### Okuma metni:

Sayın milletvekilleri, Vakfa atamalar bakan tarafından yapılacaktır. Görüştüğümüz kanun teklifinin adı çok manidar: "Teşkilat Güçlendirme." Diğer bakanlıkların emsal vakıflarına baktığımızda nazarımda çıkan sonuç, Vakfın AK PARTİ teşkilatını güçlendireceği olacaktır. Ayrıyeten, yapılacak olan atamalar ekseriyetle Bakanlık personeli harici olacak, yapılacak olan atamalar hangi kriterlere göre yapılacaktır? Vakıf kâr etmezse Yönetim Kurulu ve Bakan sorumlu tutulacak mıdır, yoksa hiçbir şey olmamış gibi huzur hakkı almaya devam edecekler midir? Vakfa yapılan atamaların liyakate göre değil sadakate göre yapılması muhtemeldir. Bakanlık bünyesinde bulunan mevcut bürokratlar ile Vakıf bünyesinde bulunan bürokratlar eş güdümlü çalışamayabilir, bu durum ikilik yaratabilir. Böyle bir durum hasıl olduğunda doğabilecek çatışma nasıl önlenecek? Öyle bir şey yapıyorsunuz ki neresinden tutsak elimizde kalıyor. Kurumlarımız huzur iklimi yerine sürekli çatışmaya meyilli kaos ortamına sürükleniyor.
Sayın milletvekilleri, kamuda tasarruf tedbirlerini konuşuyoruz, sizce bu kanun teklifi tasarruf tedbirlerine uyuyor mu? Hükûmetin uyguladığı politikalar kendisiyle çelişmektedir; memura, işçiye "Kemer sıkın." derken kendi kurduğunuz vakıflarla koca bir delik olan bütçeyi kara deliğe dönüştürüyorsunuz. Vatandaşlarımız önce sizlerden tasarruf istiyor. "Kamuda 5-6 yerden maaş alanlar olmayacak." diyorsunuz, bu kanunda yine huzur hakkından söz ediyorsunuz. Vatandaşlarımızı huzursuz ettiğiniz yerde ne hakkından söz ediyorsunuz? Memlekette huzur kalmamışken siz hangi huzuru kendinize hak görüyorsunuz? Dirlik, huzur mu sağladınız da hak bilip para alıyorsunuz?

### İş kalemi:
Lütfen metni "Sayın milletvekilleri, kamuda" sözlerinin geçtiği yerden başlayıp "bilip para alıyorsunuz?" sözlerinden sonra bitecek şekilde yeniden yazın; bu bölümde "tasarruf" ifadesini "kısıntı" olarak değiştirin.

### Sağlanan veriler:
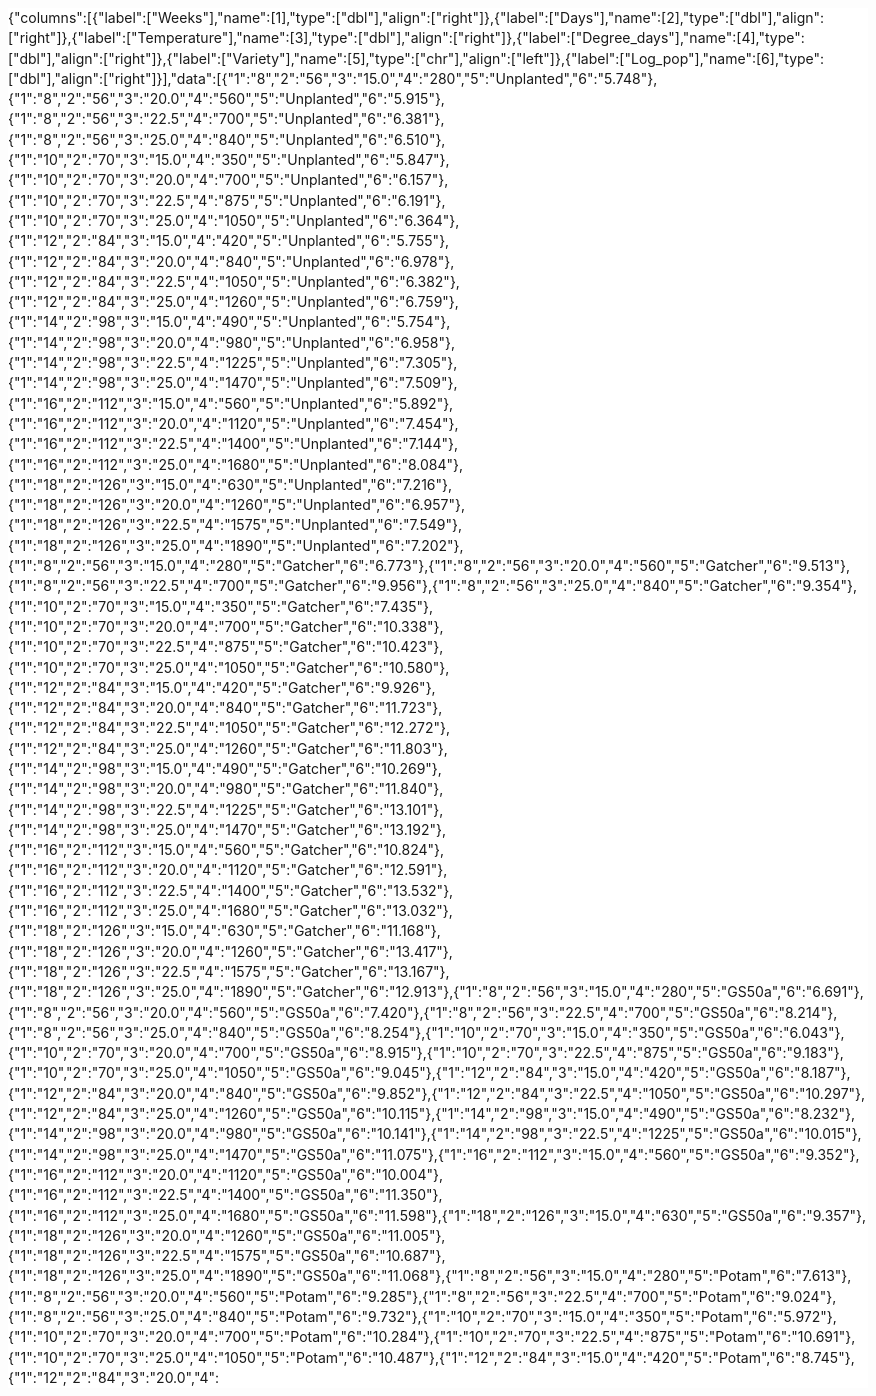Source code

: {"columns":[{"label":["Weeks"],"name":[1],"type":["dbl"],"align":["right"]},{"label":["Days"],"name":[2],"type":["dbl"],"align":["right"]},{"label":["Temperature"],"name":[3],"type":["dbl"],"align":["right"]},{"label":["Degree_days"],"name":[4],"type":["dbl"],"align":["right"]},{"label":["Variety"],"name":[5],"type":["chr"],"align":["left"]},{"label":["Log_pop"],"name":[6],"type":["dbl"],"align":["right"]}],"data":[{"1":"8","2":"56","3":"15.0","4":"280","5":"Unplanted","6":"5.748"},{"1":"8","2":"56","3":"20.0","4":"560","5":"Unplanted","6":"5.915"},{"1":"8","2":"56","3":"22.5","4":"700","5":"Unplanted","6":"6.381"},{"1":"8","2":"56","3":"25.0","4":"840","5":"Unplanted","6":"6.510"},{"1":"10","2":"70","3":"15.0","4":"350","5":"Unplanted","6":"5.847"},{"1":"10","2":"70","3":"20.0","4":"700","5":"Unplanted","6":"6.157"},{"1":"10","2":"70","3":"22.5","4":"875","5":"Unplanted","6":"6.191"},{"1":"10","2":"70","3":"25.0","4":"1050","5":"Unplanted","6":"6.364"},{"1":"12","2":"84","3":"15.0","4":"420","5":"Unplanted","6":"5.755"},{"1":"12","2":"84","3":"20.0","4":"840","5":"Unplanted","6":"6.978"},{"1":"12","2":"84","3":"22.5","4":"1050","5":"Unplanted","6":"6.382"},{"1":"12","2":"84","3":"25.0","4":"1260","5":"Unplanted","6":"6.759"},{"1":"14","2":"98","3":"15.0","4":"490","5":"Unplanted","6":"5.754"},{"1":"14","2":"98","3":"20.0","4":"980","5":"Unplanted","6":"6.958"},{"1":"14","2":"98","3":"22.5","4":"1225","5":"Unplanted","6":"7.305"},{"1":"14","2":"98","3":"25.0","4":"1470","5":"Unplanted","6":"7.509"},{"1":"16","2":"112","3":"15.0","4":"560","5":"Unplanted","6":"5.892"},{"1":"16","2":"112","3":"20.0","4":"1120","5":"Unplanted","6":"7.454"},{"1":"16","2":"112","3":"22.5","4":"1400","5":"Unplanted","6":"7.144"},{"1":"16","2":"112","3":"25.0","4":"1680","5":"Unplanted","6":"8.084"},{"1":"18","2":"126","3":"15.0","4":"630","5":"Unplanted","6":"7.216"},{"1":"18","2":"126","3":"20.0","4":"1260","5":"Unplanted","6":"6.957"},{"1":"18","2":"126","3":"22.5","4":"1575","5":"Unplanted","6":"7.549"},{"1":"18","2":"126","3":"25.0","4":"1890","5":"Unplanted","6":"7.202"},{"1":"8","2":"56","3":"15.0","4":"280","5":"Gatcher","6":"6.773"},{"1":"8","2":"56","3":"20.0","4":"560","5":"Gatcher","6":"9.513"},{"1":"8","2":"56","3":"22.5","4":"700","5":"Gatcher","6":"9.956"},{"1":"8","2":"56","3":"25.0","4":"840","5":"Gatcher","6":"9.354"},{"1":"10","2":"70","3":"15.0","4":"350","5":"Gatcher","6":"7.435"},{"1":"10","2":"70","3":"20.0","4":"700","5":"Gatcher","6":"10.338"},{"1":"10","2":"70","3":"22.5","4":"875","5":"Gatcher","6":"10.423"},{"1":"10","2":"70","3":"25.0","4":"1050","5":"Gatcher","6":"10.580"},{"1":"12","2":"84","3":"15.0","4":"420","5":"Gatcher","6":"9.926"},{"1":"12","2":"84","3":"20.0","4":"840","5":"Gatcher","6":"11.723"},{"1":"12","2":"84","3":"22.5","4":"1050","5":"Gatcher","6":"12.272"},{"1":"12","2":"84","3":"25.0","4":"1260","5":"Gatcher","6":"11.803"},{"1":"14","2":"98","3":"15.0","4":"490","5":"Gatcher","6":"10.269"},{"1":"14","2":"98","3":"20.0","4":"980","5":"Gatcher","6":"11.840"},{"1":"14","2":"98","3":"22.5","4":"1225","5":"Gatcher","6":"13.101"},{"1":"14","2":"98","3":"25.0","4":"1470","5":"Gatcher","6":"13.192"},{"1":"16","2":"112","3":"15.0","4":"560","5":"Gatcher","6":"10.824"},{"1":"16","2":"112","3":"20.0","4":"1120","5":"Gatcher","6":"12.591"},{"1":"16","2":"112","3":"22.5","4":"1400","5":"Gatcher","6":"13.532"},{"1":"16","2":"112","3":"25.0","4":"1680","5":"Gatcher","6":"13.032"},{"1":"18","2":"126","3":"15.0","4":"630","5":"Gatcher","6":"11.168"},{"1":"18","2":"126","3":"20.0","4":"1260","5":"Gatcher","6":"13.417"},{"1":"18","2":"126","3":"22.5","4":"1575","5":"Gatcher","6":"13.167"},{"1":"18","2":"126","3":"25.0","4":"1890","5":"Gatcher","6":"12.913"},{"1":"8","2":"56","3":"15.0","4":"280","5":"GS50a","6":"6.691"},{"1":"8","2":"56","3":"20.0","4":"560","5":"GS50a","6":"7.420"},{"1":"8","2":"56","3":"22.5","4":"700","5":"GS50a","6":"8.214"},{"1":"8","2":"56","3":"25.0","4":"840","5":"GS50a","6":"8.254"},{"1":"10","2":"70","3":"15.0","4":"350","5":"GS50a","6":"6.043"},{"1":"10","2":"70","3":"20.0","4":"700","5":"GS50a","6":"8.915"},{"1":"10","2":"70","3":"22.5","4":"875","5":"GS50a","6":"9.183"},{"1":"10","2":"70","3":"25.0","4":"1050","5":"GS50a","6":"9.045"},{"1":"12","2":"84","3":"15.0","4":"420","5":"GS50a","6":"8.187"},{"1":"12","2":"84","3":"20.0","4":"840","5":"GS50a","6":"9.852"},{"1":"12","2":"84","3":"22.5","4":"1050","5":"GS50a","6":"10.297"},{"1":"12","2":"84","3":"25.0","4":"1260","5":"GS50a","6":"10.115"},{"1":"14","2":"98","3":"15.0","4":"490","5":"GS50a","6":"8.232"},{"1":"14","2":"98","3":"20.0","4":"980","5":"GS50a","6":"10.141"},{"1":"14","2":"98","3":"22.5","4":"1225","5":"GS50a","6":"10.015"},{"1":"14","2":"98","3":"25.0","4":"1470","5":"GS50a","6":"11.075"},{"1":"16","2":"112","3":"15.0","4":"560","5":"GS50a","6":"9.352"},{"1":"16","2":"112","3":"20.0","4":"1120","5":"GS50a","6":"10.004"},{"1":"16","2":"112","3":"22.5","4":"1400","5":"GS50a","6":"11.350"},{"1":"16","2":"112","3":"25.0","4":"1680","5":"GS50a","6":"11.598"},{"1":"18","2":"126","3":"15.0","4":"630","5":"GS50a","6":"9.357"},{"1":"18","2":"126","3":"20.0","4":"1260","5":"GS50a","6":"11.005"},{"1":"18","2":"126","3":"22.5","4":"1575","5":"GS50a","6":"10.687"},{"1":"18","2":"126","3":"25.0","4":"1890","5":"GS50a","6":"11.068"},{"1":"8","2":"56","3":"15.0","4":"280","5":"Potam","6":"7.613"},{"1":"8","2":"56","3":"20.0","4":"560","5":"Potam","6":"9.285"},{"1":"8","2":"56","3":"22.5","4":"700","5":"Potam","6":"9.024"},{"1":"8","2":"56","3":"25.0","4":"840","5":"Potam","6":"9.732"},{"1":"10","2":"70","3":"15.0","4":"350","5":"Potam","6":"5.972"},{"1":"10","2":"70","3":"20.0","4":"700","5":"Potam","6":"10.284"},{"1":"10","2":"70","3":"22.5","4":"875","5":"Potam","6":"10.691"},{"1":"10","2":"70","3":"25.0","4":"1050","5":"Potam","6":"10.487"},{"1":"12","2":"84","3":"15.0","4":"420","5":"Potam","6":"8.745"},{"1":"12","2":"84","3":"20.0","4":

### Görevin yanıtı:
Sayın milletvekilleri, kamuda kısıntı tedbirlerini konuşuyoruz, sizce bu kanun teklifi kısıntı tedbirlerine uyuyor mu? Hükûmetin uyguladığı politikalar kendisiyle çelişmektedir; memura, işçiye "Kemer sıkın." derken kendi kurduğunuz vakıflarla koca bir delik olan bütçeyi kara deliğe dönüştürüyorsunuz. Vatandaşlarımız önce sizlerden kısıntı istiyor. "Kamuda 5-6 yerden maaş alanlar olmayacak." diyorsunuz, bu kanunda yine huzur hakkından söz ediyorsunuz. Vatandaşlarımızı huzursuz ettiğiniz yerde ne hakkından söz ediyorsunuz? Memlekette huzur kalmamışken siz hangi huzuru kendinize hak görüyorsunuz? Dirlik, huzur mu sağladınız da hak bilip para alıyorsunuz?